You’d think a Chartered Management Accountant like Liz Truss and an economic historian like Kwasi Kwarteng would know better, but sometimes ideology trumps all. Clearly these two will never be trusted to run the country again and the neoliberal think tanks will line up others to take their place. Whether they will be rewarded for trying or punished for failing, only time will tell.

But for now, before the Tories can try their strategy again, they have to balance the books much better and restore Britain’s credit rating. So much as it pains them, they have had to reverse many of their tax cuts and are trying to prepare the people for more austerity.

The people may not take it this time. For example, the NHS of which we are so proud has been brought to its knees by the pandemic and by a number of Tory policies:

It is also facing eyewatering increased energy costs.

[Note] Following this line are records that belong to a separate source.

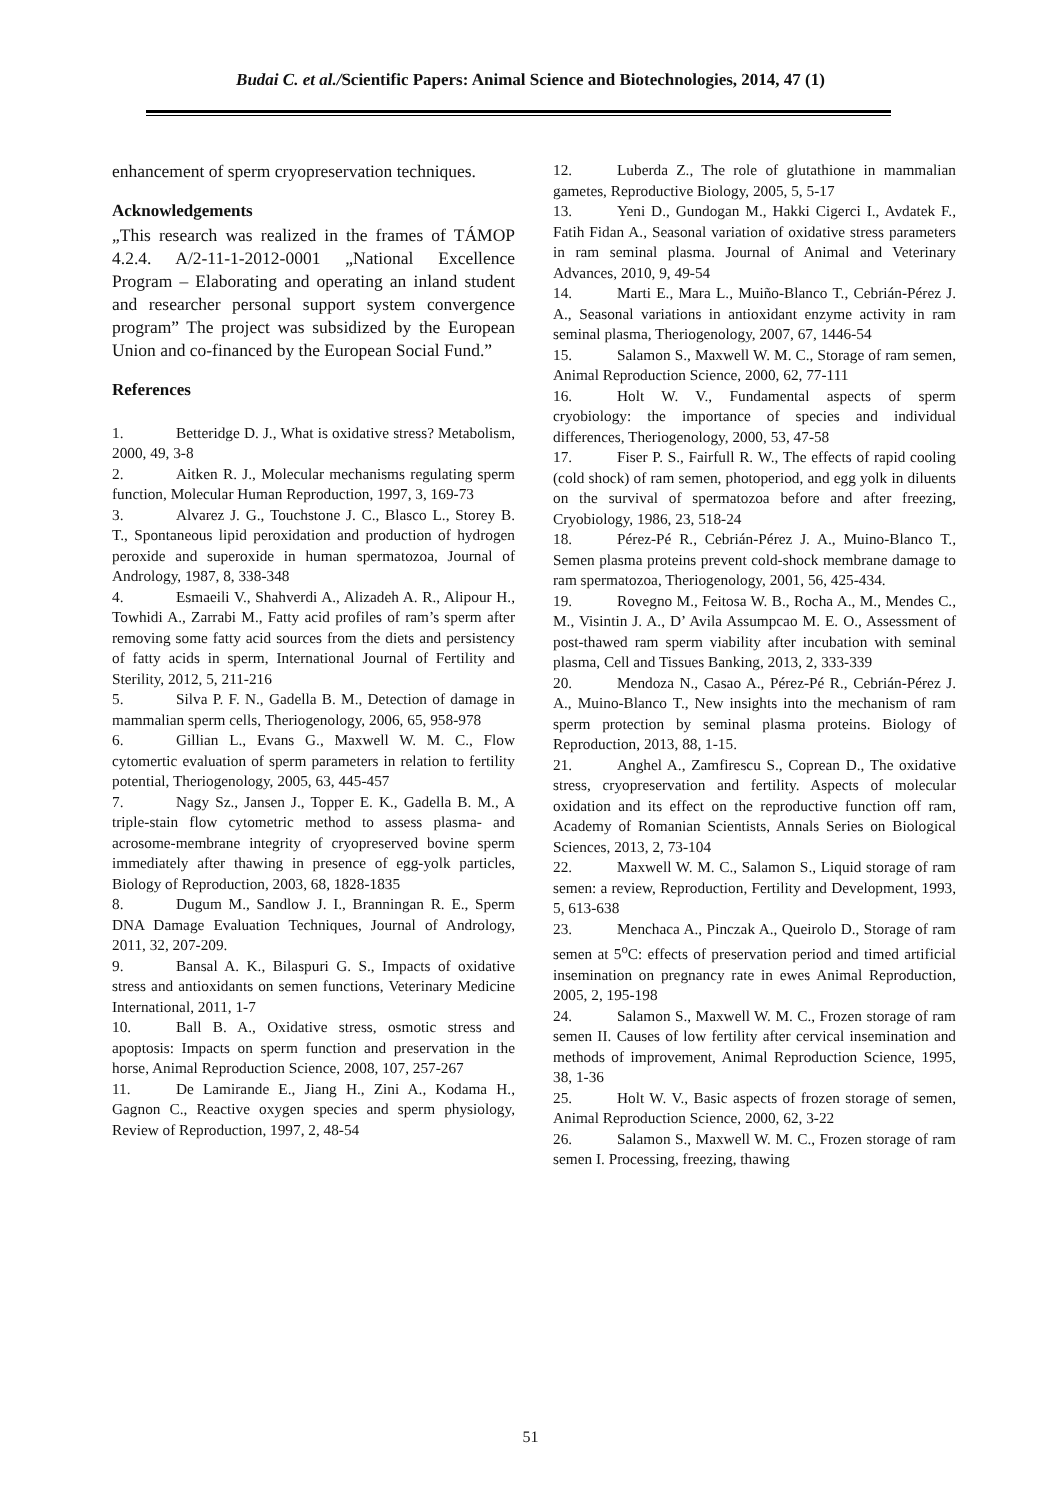Budai C. et al./Scientific Papers: Animal Science and Biotechnologies, 2014, 47 (1)
enhancement of sperm cryopreservation techniques.
Acknowledgements
„This research was realized in the frames of TÁMOP 4.2.4. A/2-11-1-2012-0001 „National Excellence Program – Elaborating and operating an inland student and researcher personal support system convergence program” The project was subsidized by the European Union and co-financed by the European Social Fund.”
References
1. Betteridge D. J., What is oxidative stress? Metabolism, 2000, 49, 3-8
2. Aitken R. J., Molecular mechanisms regulating sperm function, Molecular Human Reproduction, 1997, 3, 169-73
3. Alvarez J. G., Touchstone J. C., Blasco L., Storey B. T., Spontaneous lipid peroxidation and production of hydrogen peroxide and superoxide in human spermatozoa, Journal of Andrology, 1987, 8, 338-348
4. Esmaeili V., Shahverdi A., Alizadeh A. R., Alipour H., Towhidi A., Zarrabi M., Fatty acid profiles of ram’s sperm after removing some fatty acid sources from the diets and persistency of fatty acids in sperm, International Journal of Fertility and Sterility, 2012, 5, 211-216
5. Silva P. F. N., Gadella B. M., Detection of damage in mammalian sperm cells, Theriogenology, 2006, 65, 958-978
6. Gillian L., Evans G., Maxwell W. M. C., Flow cytomertic evaluation of sperm parameters in relation to fertility potential, Theriogenology, 2005, 63, 445-457
7. Nagy Sz., Jansen J., Topper E. K., Gadella B. M., A triple-stain flow cytometric method to assess plasma- and acrosome-membrane integrity of cryopreserved bovine sperm immediately after thawing in presence of egg-yolk particles, Biology of Reproduction, 2003, 68, 1828-1835
8. Dugum M., Sandlow J. I., Branningan R. E., Sperm DNA Damage Evaluation Techniques, Journal of Andrology, 2011, 32, 207-209.
9. Bansal A. K., Bilaspuri G. S., Impacts of oxidative stress and antioxidants on semen functions, Veterinary Medicine International, 2011, 1-7
10. Ball B. A., Oxidative stress, osmotic stress and apoptosis: Impacts on sperm function and preservation in the horse, Animal Reproduction Science, 2008, 107, 257-267
11. De Lamirande E., Jiang H., Zini A., Kodama H., Gagnon C., Reactive oxygen species and sperm physiology, Review of Reproduction, 1997, 2, 48-54
12. Luberda Z., The role of glutathione in mammalian gametes, Reproductive Biology, 2005, 5, 5-17
13. Yeni D., Gundogan M., Hakki Cigerci I., Avdatek F., Fatih Fidan A., Seasonal variation of oxidative stress parameters in ram seminal plasma. Journal of Animal and Veterinary Advances, 2010, 9, 49-54
14. Marti E., Mara L., Muiño-Blanco T., Cebrián-Pérez J. A., Seasonal variations in antioxidant enzyme activity in ram seminal plasma, Theriogenology, 2007, 67, 1446-54
15. Salamon S., Maxwell W. M. C., Storage of ram semen, Animal Reproduction Science, 2000, 62, 77-111
16. Holt W. V., Fundamental aspects of sperm cryobiology: the importance of species and individual differences, Theriogenology, 2000, 53, 47-58
17. Fiser P. S., Fairfull R. W., The effects of rapid cooling (cold shock) of ram semen, photoperiod, and egg yolk in diluents on the survival of spermatozoa before and after freezing, Cryobiology, 1986, 23, 518-24
18. Pérez-Pé R., Cebrián-Pérez J. A., Muino-Blanco T., Semen plasma proteins prevent cold-shock membrane damage to ram spermatozoa, Theriogenology, 2001, 56, 425-434.
19. Rovegno M., Feitosa W. B., Rocha A., M., Mendes C., M., Visintin J. A., D’ Avila Assumpcao M. E. O., Assessment of post-thawed ram sperm viability after incubation with seminal plasma, Cell and Tissues Banking, 2013, 2, 333-339
20. Mendoza N., Casao A., Pérez-Pé R., Cebrián-Pérez J. A., Muino-Blanco T., New insights into the mechanism of ram sperm protection by seminal plasma proteins. Biology of Reproduction, 2013, 88, 1-15.
21. Anghel A., Zamfirescu S., Coprean D., The oxidative stress, cryopreservation and fertility. Aspects of molecular oxidation and its effect on the reproductive function off ram, Academy of Romanian Scientists, Annals Series on Biological Sciences, 2013, 2, 73-104
22. Maxwell W. M. C., Salamon S., Liquid storage of ram semen: a review, Reproduction, Fertility and Development, 1993, 5, 613-638
23. Menchaca A., Pinczak A., Queirolo D., Storage of ram semen at 5<sup>o</sup>C: effects of preservation period and timed artificial insemination on pregnancy rate in ewes Animal Reproduction, 2005, 2, 195-198
24. Salamon S., Maxwell W. M. C., Frozen storage of ram semen II. Causes of low fertility after cervical insemination and methods of improvement, Animal Reproduction Science, 1995, 38, 1-36
25. Holt W. V., Basic aspects of frozen storage of semen, Animal Reproduction Science, 2000, 62, 3-22
26. Salamon S., Maxwell W. M. C., Frozen storage of ram semen I. Processing, freezing, thawing
51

The people know that the NHS were working their butts off and risking their lives to COVID when the Tories were partying, profiting, risking spreading COVID and generally taking the piss.

Also, many other groups of workers have seen their own wages fall in real terms as the cost of living skyrocketed, while the rich were getting their tax cuts, and are very angry and are already striking. Increased austerity will only send more of them past the tipping point. Even nurses are considering striking for the first time.

The Tories have even had to rethink reducing immigration, a key platform of Brexit, with Truss suggesting she’d like more immigration for high skilled jobs — the complete opposite of former home secretary Suella Braverman’s policy of reducing immigration and of the stated purpose of Brexit.

Normally, as soon as neoliberals got out of office, they scream about the deficit (which they had grown) so much that the left wing party that succeeded them would feel obliged to cut spending rather restore it (the Two Santa Clause theory), which would defeat their purpose, break their promises and tank their popularity. Because if the debt burden is too high, you can’t afford to service it and keep a country running at the same time. But this time it is Jeremy Hunt, a Tory, who is having to bite the bullet, which will be interesting to watch.

Whether any neoliberal will learn from this that their ideology does not work, that cutting taxes while increasing spending is a scam that has to be paid for, I doubt, despite their massive u turn for the present. I suspect that once they have improved Britain’s credit rating, if they do — austerity does not make for growth — or Labour does, they will want to try again, so be warned, and hope that the people do not forget this lesson.

The lesson?

The lessons to be drawn from all this are:

  • neoliberalism is a scam which has to be kept going with borrowing, like spinning saucers on poles are kept going by repeated boosts
  • budgets have to come with full plan details, or the markets won’t buy them
  • you need to give enough to the people, and do enough PR, that the people don’t feel the budget is grossly unfair

And it is not only conservatives who will try this, even though the opposition may include many whose priority is the people, so beware all politicians who say they can cut AND spend.